2. Add some details about the training results, loss convergence curve, accuracy evolution curve...
3. Conclusing that the results indicate that decision tree-based models, particularly Random Forest, are highly effective for this task has to be rethinked again. Deep Learning (powerfull non-linear classifier is the most accurate up to now in most of ML problems, but the network must e designed well).

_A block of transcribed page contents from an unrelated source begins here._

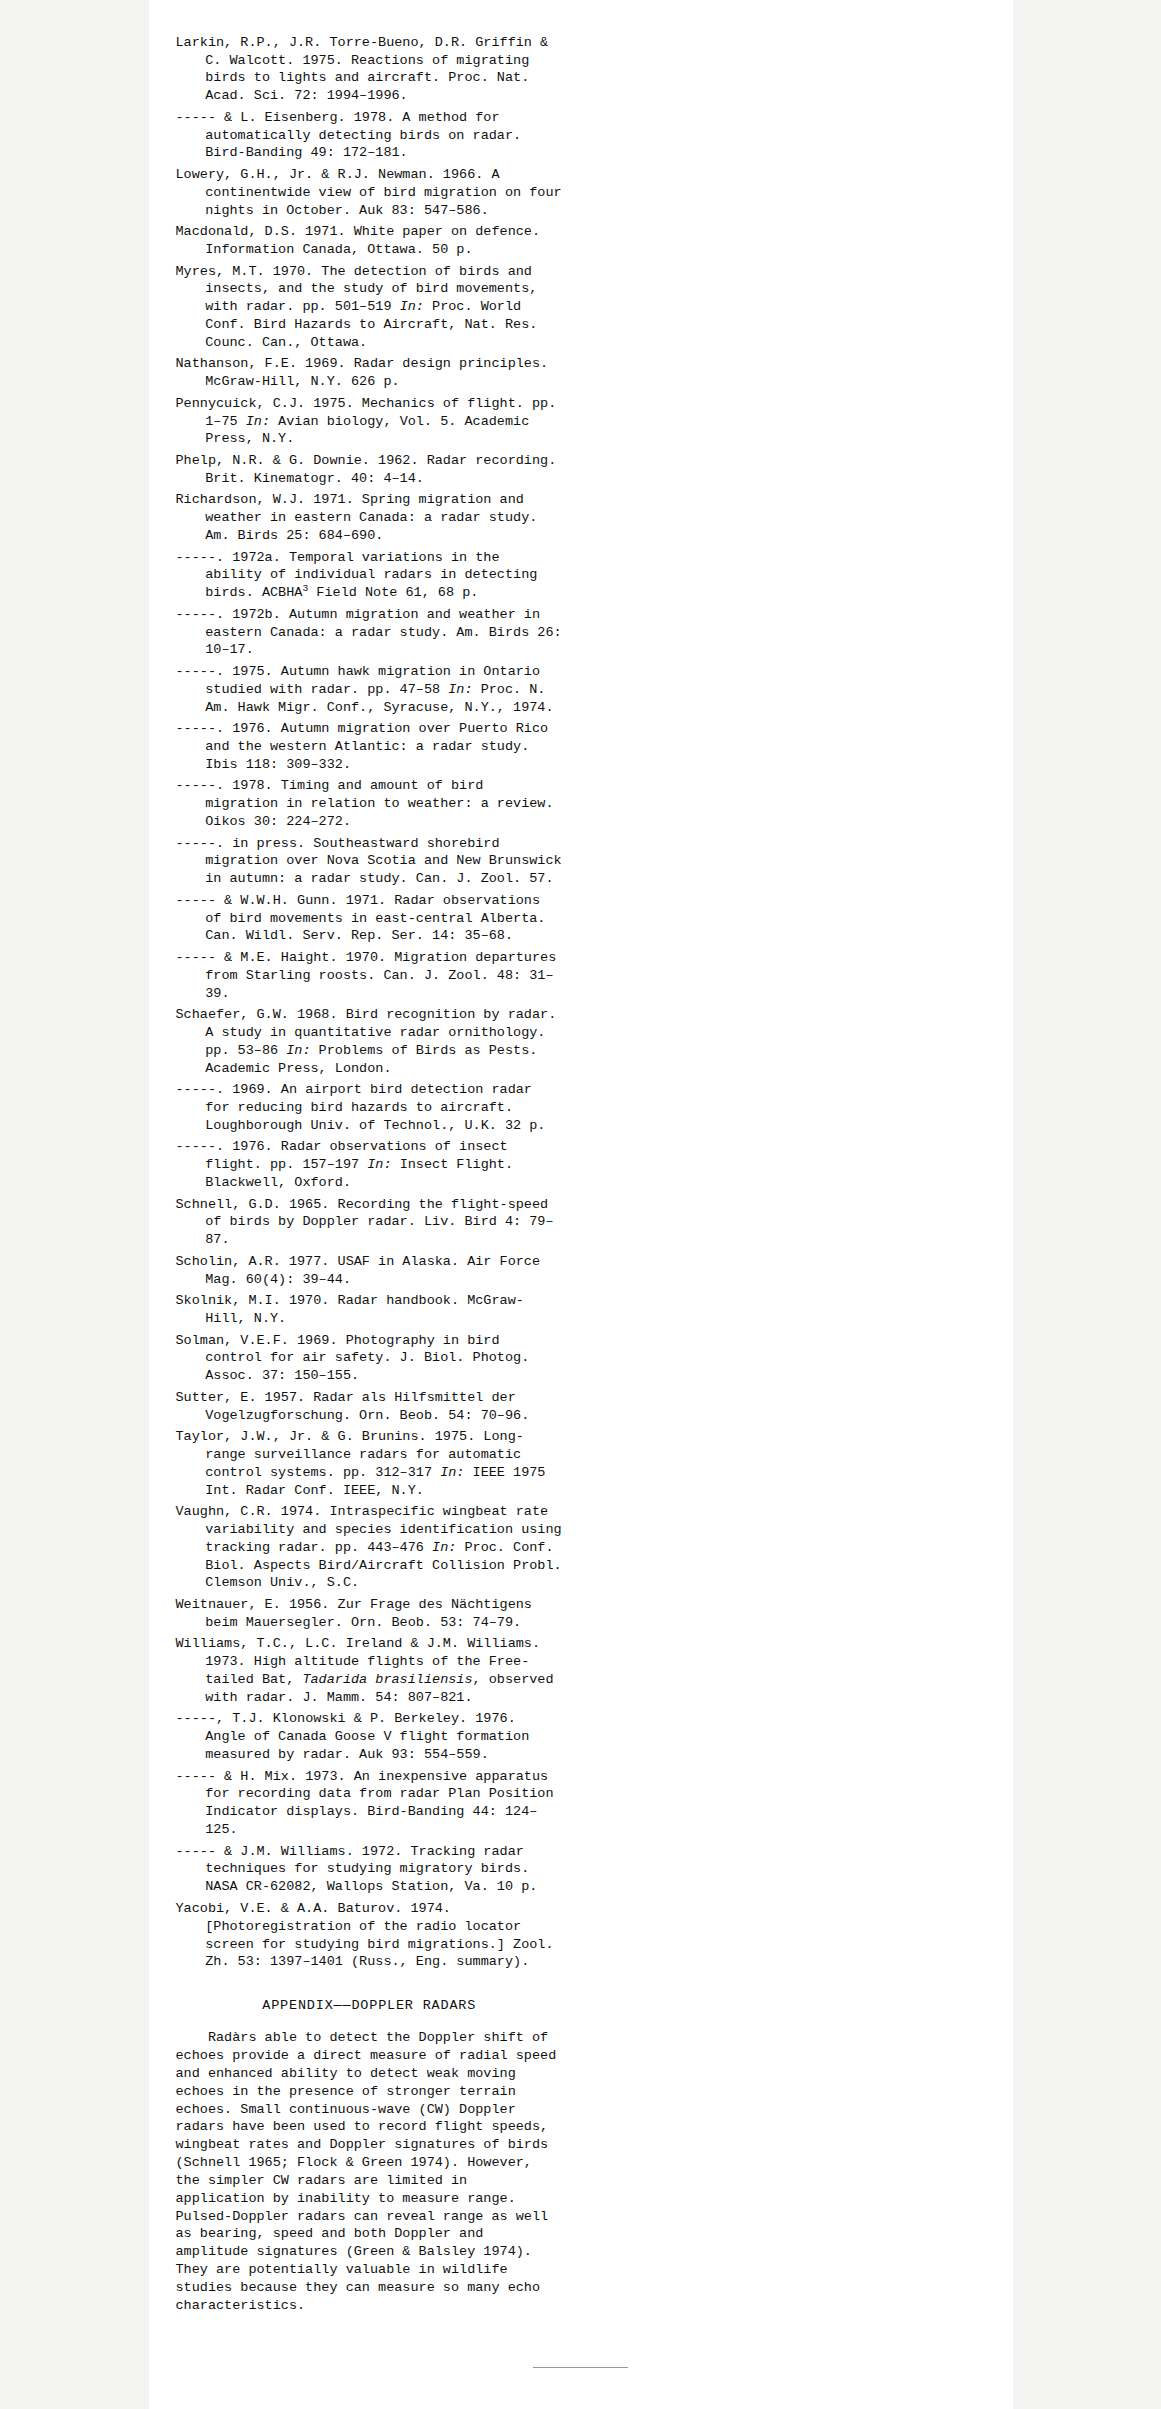Larkin, R.P., J.R. Torre-Bueno, D.R. Griffin & C. Walcott. 1975. Reactions of migrating birds to lights and aircraft. Proc. Nat. Acad. Sci. 72: 1994–1996.
----- & L. Eisenberg. 1978. A method for automatically detecting birds on radar. Bird-Banding 49: 172–181.
Lowery, G.H., Jr. & R.J. Newman. 1966. A continentwide view of bird migration on four nights in October. Auk 83: 547–586.
Macdonald, D.S. 1971. White paper on defence. Information Canada, Ottawa. 50 p.
Myres, M.T. 1970. The detection of birds and insects, and the study of bird movements, with radar. pp. 501–519 In: Proc. World Conf. Bird Hazards to Aircraft, Nat. Res. Counc. Can., Ottawa.
Nathanson, F.E. 1969. Radar design principles. McGraw-Hill, N.Y. 626 p.
Pennycuick, C.J. 1975. Mechanics of flight. pp. 1–75 In: Avian biology, Vol. 5. Academic Press, N.Y.
Phelp, N.R. & G. Downie. 1962. Radar recording. Brit. Kinematogr. 40: 4–14.
Richardson, W.J. 1971. Spring migration and weather in eastern Canada: a radar study. Am. Birds 25: 684–690.
-----. 1972a. Temporal variations in the ability of individual radars in detecting birds. ACBHA3 Field Note 61, 68 p.
-----. 1972b. Autumn migration and weather in eastern Canada: a radar study. Am. Birds 26: 10–17.
-----. 1975. Autumn hawk migration in Ontario studied with radar. pp. 47–58 In: Proc. N. Am. Hawk Migr. Conf., Syracuse, N.Y., 1974.
-----. 1976. Autumn migration over Puerto Rico and the western Atlantic: a radar study. Ibis 118: 309–332.
-----. 1978. Timing and amount of bird migration in relation to weather: a review. Oikos 30: 224–272.
-----. in press. Southeastward shorebird migration over Nova Scotia and New Brunswick in autumn: a radar study. Can. J. Zool. 57.
----- & W.W.H. Gunn. 1971. Radar observations of bird movements in east-central Alberta. Can. Wildl. Serv. Rep. Ser. 14: 35–68.
----- & M.E. Haight. 1970. Migration departures from Starling roosts. Can. J. Zool. 48: 31–39.
Schaefer, G.W. 1968. Bird recognition by radar. A study in quantitative radar ornithology. pp. 53–86 In: Problems of Birds as Pests. Academic Press, London.
-----. 1969. An airport bird detection radar for reducing bird hazards to aircraft. Loughborough Univ. of Technol., U.K. 32 p.
-----. 1976. Radar observations of insect flight. pp. 157–197 In: Insect Flight. Blackwell, Oxford.
Schnell, G.D. 1965. Recording the flight-speed of birds by Doppler radar. Liv. Bird 4: 79–87.
Scholin, A.R. 1977. USAF in Alaska. Air Force Mag. 60(4): 39–44.
Skolnik, M.I. 1970. Radar handbook. McGraw-Hill, N.Y.
Solman, V.E.F. 1969. Photography in bird control for air safety. J. Biol. Photog. Assoc. 37: 150–155.
Sutter, E. 1957. Radar als Hilfsmittel der Vogelzugforschung. Orn. Beob. 54: 70–96.
Taylor, J.W., Jr. & G. Brunins. 1975. Long-range surveillance radars for automatic control systems. pp. 312–317 In: IEEE 1975 Int. Radar Conf. IEEE, N.Y.
Vaughn, C.R. 1974. Intraspecific wingbeat rate variability and species identification using tracking radar. pp. 443–476 In: Proc. Conf. Biol. Aspects Bird/Aircraft Collision Probl. Clemson Univ., S.C.
Weitnauer, E. 1956. Zur Frage des Nächtigens beim Mauersegler. Orn. Beob. 53: 74–79.
Williams, T.C., L.C. Ireland & J.M. Williams. 1973. High altitude flights of the Free-tailed Bat, Tadarida brasiliensis, observed with radar. J. Mamm. 54: 807–821.
-----, T.J. Klonowski & P. Berkeley. 1976. Angle of Canada Goose V flight formation measured by radar. Auk 93: 554–559.
----- & H. Mix. 1973. An inexpensive apparatus for recording data from radar Plan Position Indicator displays. Bird-Banding 44: 124–125.
----- & J.M. Williams. 1972. Tracking radar techniques for studying migratory birds. NASA CR-62082, Wallops Station, Va. 10 p.
Yacobi, V.E. & A.A. Baturov. 1974. [Photoregistration of the radio locator screen for studying bird migrations.] Zool. Zh. 53: 1397–1401 (Russ., Eng. summary).
APPENDIX——DOPPLER RADARS
Radàrs able to detect the Doppler shift of echoes provide a direct measure of radial speed and enhanced ability to detect weak moving echoes in the presence of stronger terrain echoes. Small continuous-wave (CW) Doppler radars have been used to record flight speeds, wingbeat rates and Doppler signatures of birds (Schnell 1965; Flock & Green 1974). However, the simpler CW radars are limited in application by inability to measure range. Pulsed-Doppler radars can reveal range as well as bearing, speed and both Doppler and amplitude signatures (Green & Balsley 1974). They are potentially valuable in wildlife studies because they can measure so many echo characteristics.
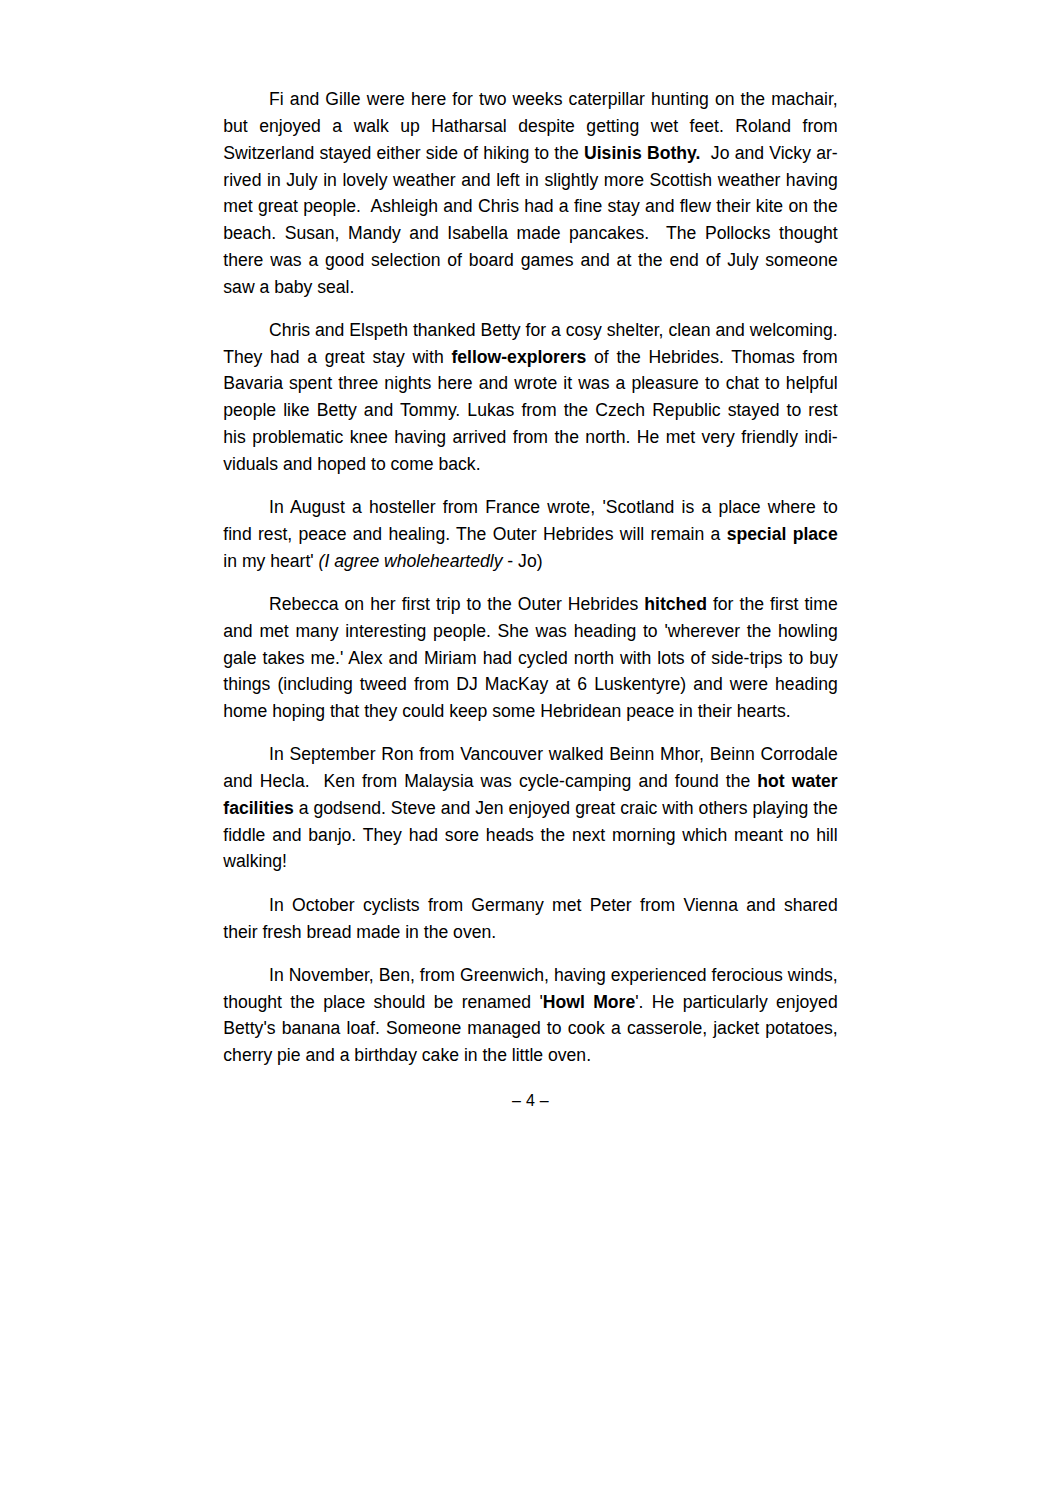Fi and Gille were here for two weeks caterpillar hunting on the machair, but enjoyed a walk up Hatharsal despite getting wet feet. Roland from Switzerland stayed either side of hiking to the Uisinis Bothy. Jo and Vicky arrived in July in lovely weather and left in slightly more Scottish weather having met great people. Ashleigh and Chris had a fine stay and flew their kite on the beach. Susan, Mandy and Isabella made pancakes. The Pollocks thought there was a good selection of board games and at the end of July someone saw a baby seal.
Chris and Elspeth thanked Betty for a cosy shelter, clean and welcoming. They had a great stay with fellow-explorers of the Hebrides. Thomas from Bavaria spent three nights here and wrote it was a pleasure to chat to helpful people like Betty and Tommy. Lukas from the Czech Republic stayed to rest his problematic knee having arrived from the north. He met very friendly individuals and hoped to come back.
In August a hosteller from France wrote, 'Scotland is a place where to find rest, peace and healing. The Outer Hebrides will remain a special place in my heart' (I agree wholeheartedly - Jo)
Rebecca on her first trip to the Outer Hebrides hitched for the first time and met many interesting people. She was heading to 'wherever the howling gale takes me.' Alex and Miriam had cycled north with lots of side-trips to buy things (including tweed from DJ MacKay at 6 Luskentyre) and were heading home hoping that they could keep some Hebridean peace in their hearts.
In September Ron from Vancouver walked Beinn Mhor, Beinn Corrodale and Hecla. Ken from Malaysia was cycle-camping and found the hot water facilities a godsend. Steve and Jen enjoyed great craic with others playing the fiddle and banjo. They had sore heads the next morning which meant no hill walking!
In October cyclists from Germany met Peter from Vienna and shared their fresh bread made in the oven.
In November, Ben, from Greenwich, having experienced ferocious winds, thought the place should be renamed 'Howl More'. He particularly enjoyed Betty's banana loaf. Someone managed to cook a casserole, jacket potatoes, cherry pie and a birthday cake in the little oven.
– 4 –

Comments on the Quality of English LanguageNo comments.
Author Response
Comment 1. Authors try to classify the emotions (Relax, Angry, Sad... as in line 170). It meas that this a categorical classification that needs 4 outputs in your neural network each one with a probability value. However, your network have only one output and the the most suitable loss function for this king of problems if cross-entropy, metrics should be confusion matrix or classification report (Accuracy, F-Score...) or AUC... instead of R-Square (since this is not regression).
Reply
Thank you for your comment. However, our study differs from classification tasks as it employs two continuous values, Arousal and Valence, as ground truth data. Therefore, this study addresses a regression problem rather than a classification problem. For this reason, we believe the use of R-Square as a metric is appropriate in our context. Additionally, we have revised the introduction to emphasize that this study focuses on a regression problem.
Comment 2. Add some details about the training results, loss convergence curve, accuracy evolution curve...
Reply
Thank you for your valuable suggestion. We have added graphs showing the training loss and accuracy progression for the GBDT and CNN-LSTM models to the results section. These additions provide a clearer view of the model training process and performance trends. We hope this addresses your request.
Comment 3. Conclusing that the results indicate that decision tree-based models, particularly Random Forest, are highly effective for this task has to be rethinked again. Deep Learning (powerfull non-linear classifier is the most accurate up to now in most of ML problems, but the network must e designed well).
Reply
Thank you for pointing this out. In response, we have included a discussion on the potential reasons for the lower performance of the CNN-LSTM model compared to the tree-based methods. This discussion explores factors such as the dataset characteristics, data size, and potential limitations in the model design, such as insufficient tuning of hyperparameters. We hope this provides a satisfactory explanation.
Round 2
Reviewer 2 Report
Comments and Suggestions for AuthorsThank you for the corrections made. I have no further comments.